From time to time in your life, you probably need to reach out to someone. This might be someone you barely know or used to know. It might be a complete stranger.
But if you’re reaching out to them, it’s probably because you want something or need something. And if they don’t know you very well, you’re on thin ice from the get-go with this outreach. This is easy to get wrong.
Today I’d like to address one of the biggest thematic ways that we all tend to get this wrong. We mess this up by giving people homework assignments.
No Finger Pointing Here. We All Do This, Me Included.
Before I go any further, let me confess to sending long emails. I mean, to be fair, I go overboard with everything in text. I tend to epitomize Blaine Pascal’s sentiment, “I would have written a shorter letter, but I did not have the time.”
In blog posts (or books), that can be a virtue when properly harnessed. In emails, usually not. How often do you receive a wall of text in an email and think, “oh, sweet, let’s dig into this?”
And yet, that’s what I tend to do, unless I fight myself. So understand that nothing I’m saying here is intended as drive-by judgment of others. Rather, it’s an examination of how we can fight the impulse to send self-serving communications — ones that inadvertently create homework for the recipient.
Empathize with Your Email Recipient
I own, as a partner or sole owner, 3 businesses. One of those has close to 30 people doing work for us, and another has me partnered with 2 folks in close proximity. With these two business, I have something like 20 regular client companies with different people working for them, and I don’t know how many prospects.

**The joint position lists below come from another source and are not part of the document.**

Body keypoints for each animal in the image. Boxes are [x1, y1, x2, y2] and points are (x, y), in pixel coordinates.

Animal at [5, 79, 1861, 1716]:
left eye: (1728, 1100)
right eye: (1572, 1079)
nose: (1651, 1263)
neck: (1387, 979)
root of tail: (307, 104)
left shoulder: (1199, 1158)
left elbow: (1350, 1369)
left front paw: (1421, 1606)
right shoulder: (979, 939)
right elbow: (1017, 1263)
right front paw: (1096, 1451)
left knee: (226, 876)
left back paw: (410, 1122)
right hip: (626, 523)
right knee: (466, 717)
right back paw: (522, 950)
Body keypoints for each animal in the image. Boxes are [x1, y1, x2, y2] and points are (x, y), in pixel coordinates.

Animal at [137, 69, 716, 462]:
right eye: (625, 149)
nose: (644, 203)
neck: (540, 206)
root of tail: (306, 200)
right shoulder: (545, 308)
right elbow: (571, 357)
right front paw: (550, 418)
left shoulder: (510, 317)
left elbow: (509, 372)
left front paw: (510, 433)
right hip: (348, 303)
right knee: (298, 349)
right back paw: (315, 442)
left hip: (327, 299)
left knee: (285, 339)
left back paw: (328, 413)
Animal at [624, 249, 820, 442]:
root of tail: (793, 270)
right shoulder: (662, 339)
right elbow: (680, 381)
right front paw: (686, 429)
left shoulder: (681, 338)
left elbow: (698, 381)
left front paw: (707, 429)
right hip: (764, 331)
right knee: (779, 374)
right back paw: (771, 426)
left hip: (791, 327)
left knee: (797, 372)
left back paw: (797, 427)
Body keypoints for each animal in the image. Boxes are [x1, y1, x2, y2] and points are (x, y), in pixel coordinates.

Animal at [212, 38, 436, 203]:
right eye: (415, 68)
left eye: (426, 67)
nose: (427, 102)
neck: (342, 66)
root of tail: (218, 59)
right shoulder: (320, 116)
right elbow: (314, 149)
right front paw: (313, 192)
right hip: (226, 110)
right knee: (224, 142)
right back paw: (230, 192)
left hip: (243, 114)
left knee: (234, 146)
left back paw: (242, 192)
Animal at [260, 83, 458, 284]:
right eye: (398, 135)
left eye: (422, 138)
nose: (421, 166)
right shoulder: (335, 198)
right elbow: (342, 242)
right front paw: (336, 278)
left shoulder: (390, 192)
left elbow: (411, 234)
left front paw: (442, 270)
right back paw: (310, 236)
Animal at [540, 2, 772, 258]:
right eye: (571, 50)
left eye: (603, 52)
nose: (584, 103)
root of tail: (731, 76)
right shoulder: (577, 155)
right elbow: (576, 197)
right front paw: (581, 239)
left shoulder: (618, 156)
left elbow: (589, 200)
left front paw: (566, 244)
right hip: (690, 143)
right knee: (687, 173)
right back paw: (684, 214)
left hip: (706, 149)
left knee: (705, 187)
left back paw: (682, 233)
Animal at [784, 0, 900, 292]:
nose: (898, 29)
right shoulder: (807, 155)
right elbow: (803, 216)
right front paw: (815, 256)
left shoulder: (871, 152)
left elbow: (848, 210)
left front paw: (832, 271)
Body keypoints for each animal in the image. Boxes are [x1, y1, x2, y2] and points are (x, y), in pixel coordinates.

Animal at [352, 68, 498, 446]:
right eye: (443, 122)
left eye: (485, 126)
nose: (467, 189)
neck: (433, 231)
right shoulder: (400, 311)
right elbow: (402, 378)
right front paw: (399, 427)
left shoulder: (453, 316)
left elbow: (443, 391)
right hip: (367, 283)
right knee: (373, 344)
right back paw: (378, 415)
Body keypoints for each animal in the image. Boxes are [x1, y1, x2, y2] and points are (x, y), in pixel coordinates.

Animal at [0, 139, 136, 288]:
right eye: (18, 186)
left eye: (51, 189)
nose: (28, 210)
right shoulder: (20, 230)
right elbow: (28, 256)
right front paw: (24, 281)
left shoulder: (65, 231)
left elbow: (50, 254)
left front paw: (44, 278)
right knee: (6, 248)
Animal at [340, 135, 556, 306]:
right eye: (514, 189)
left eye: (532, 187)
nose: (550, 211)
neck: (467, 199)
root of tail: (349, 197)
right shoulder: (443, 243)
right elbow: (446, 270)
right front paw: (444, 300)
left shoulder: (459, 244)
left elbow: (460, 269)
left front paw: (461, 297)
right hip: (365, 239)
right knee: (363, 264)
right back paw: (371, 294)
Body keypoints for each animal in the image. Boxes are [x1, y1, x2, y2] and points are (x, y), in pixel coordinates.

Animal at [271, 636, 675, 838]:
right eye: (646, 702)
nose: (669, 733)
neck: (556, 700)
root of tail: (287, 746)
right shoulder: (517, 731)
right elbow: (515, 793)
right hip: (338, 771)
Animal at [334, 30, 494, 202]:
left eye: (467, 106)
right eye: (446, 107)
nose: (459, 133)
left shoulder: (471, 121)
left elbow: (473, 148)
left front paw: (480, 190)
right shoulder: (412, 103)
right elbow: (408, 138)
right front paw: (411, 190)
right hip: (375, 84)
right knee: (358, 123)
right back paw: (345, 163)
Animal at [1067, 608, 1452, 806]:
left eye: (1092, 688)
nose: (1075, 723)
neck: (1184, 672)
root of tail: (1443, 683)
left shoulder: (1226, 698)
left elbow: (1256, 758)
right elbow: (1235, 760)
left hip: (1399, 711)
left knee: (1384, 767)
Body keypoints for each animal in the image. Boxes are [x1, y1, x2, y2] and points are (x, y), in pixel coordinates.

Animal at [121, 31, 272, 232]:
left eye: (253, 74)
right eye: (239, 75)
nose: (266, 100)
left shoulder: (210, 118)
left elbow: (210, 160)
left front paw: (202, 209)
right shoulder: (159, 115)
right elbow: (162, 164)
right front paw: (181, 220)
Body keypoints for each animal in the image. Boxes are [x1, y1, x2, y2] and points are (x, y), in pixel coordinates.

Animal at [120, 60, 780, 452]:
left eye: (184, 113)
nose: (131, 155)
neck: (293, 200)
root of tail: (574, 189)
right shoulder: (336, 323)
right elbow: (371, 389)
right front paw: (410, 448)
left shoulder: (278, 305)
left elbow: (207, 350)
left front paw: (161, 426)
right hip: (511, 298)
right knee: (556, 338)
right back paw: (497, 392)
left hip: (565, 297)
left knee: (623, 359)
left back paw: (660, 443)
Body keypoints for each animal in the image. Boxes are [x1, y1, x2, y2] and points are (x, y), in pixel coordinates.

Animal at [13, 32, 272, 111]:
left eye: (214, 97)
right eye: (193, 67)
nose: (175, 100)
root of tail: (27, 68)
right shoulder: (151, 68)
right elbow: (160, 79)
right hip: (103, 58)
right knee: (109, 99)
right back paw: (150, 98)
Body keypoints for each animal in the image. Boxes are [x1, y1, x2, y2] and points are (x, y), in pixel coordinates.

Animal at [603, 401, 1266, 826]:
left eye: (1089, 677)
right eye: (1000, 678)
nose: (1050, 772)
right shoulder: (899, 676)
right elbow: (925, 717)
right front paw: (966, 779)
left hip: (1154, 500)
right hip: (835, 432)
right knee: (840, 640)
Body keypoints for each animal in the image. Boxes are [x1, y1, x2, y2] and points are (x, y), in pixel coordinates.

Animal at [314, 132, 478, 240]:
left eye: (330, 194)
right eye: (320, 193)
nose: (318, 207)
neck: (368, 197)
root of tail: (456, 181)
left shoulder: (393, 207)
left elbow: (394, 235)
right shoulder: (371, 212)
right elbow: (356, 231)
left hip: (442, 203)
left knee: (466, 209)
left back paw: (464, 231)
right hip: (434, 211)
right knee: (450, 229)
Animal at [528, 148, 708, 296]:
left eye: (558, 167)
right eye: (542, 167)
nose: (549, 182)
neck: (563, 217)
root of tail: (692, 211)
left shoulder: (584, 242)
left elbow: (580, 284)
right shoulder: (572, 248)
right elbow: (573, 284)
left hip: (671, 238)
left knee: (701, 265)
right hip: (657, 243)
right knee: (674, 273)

This puts the number of people I need to be responsive to at something like 100, whether responding directly or delegating. If all of them needed a lot of things in a week, I would work well over 40 hours just responding to them.
On top of this, I also have public-facing concerns. I have social media (though these increasingly broadcast only), a blog, blog comments, books, and more Slacks than I can keep track of. I’m a panelist on a podcast. Oh, and I also have friends and family.
I say none of this to ask for sympathy or to humble brag (complain brag). I love the businesses, the friends, the family, and the venues for public outreach. And I also really do make a concerted effort to respond to everyone that reaches out to me. (Ask my wife, who often asks “why are you still up” when I’m interfacing in these venues.)
I say this because, as someone with products, influence, and jobs to offer, I’m representative of who you might request a favor. And I’m going to frame the rest of this from my perspective, which is also likely the perspective of someone that you’re emailing.